Il est préférable de comparer les offres par secteur plutôt que de chercher une moyenne unique. Un même intitulé peut couvrir des réalités très différentes : un ingénieur R&D en dispositifs médicaux, en cybersécurité ou en formulation cosmétique n’aura pas les mêmes missions, contraintes réglementaires ni perspectives.

Évoluer sans forcément rester à la paillasse

Une carrière dans la recherche peut évoluer vers l’encadrement scientifique, la direction de laboratoire, la gestion de projet, l’innovation, le transfert de technologie, le conseil, les affaires réglementaires, la data, la propriété industrielle ou la création d’entreprise. Certains profils quittent la recherche académique pour la R&D privée, d’autres font l’inverse via des collaborations, des contrats ou des postes hybrides.

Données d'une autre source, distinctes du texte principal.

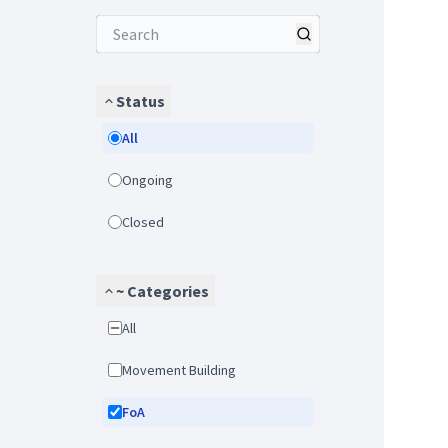
Status
All
Ongoing
Closed
~ Categories
All
Movement Building
FoA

Pour choisir le bon métier de recherche, commencez par trois questions simples : préférez-vous comprendre, concevoir ou expérimenter ? Voulez-vous travailler sur des temps longs ou sur des objectifs applicatifs rapides ? Êtes-vous attiré par l’écriture scientifique, le terrain, le code, les instruments, l’encadrement ou la valorisation ? Les réponses orientent souvent plus clairement qu’une liste de métiers : elles dessinent votre place dans le secteur de la recherche.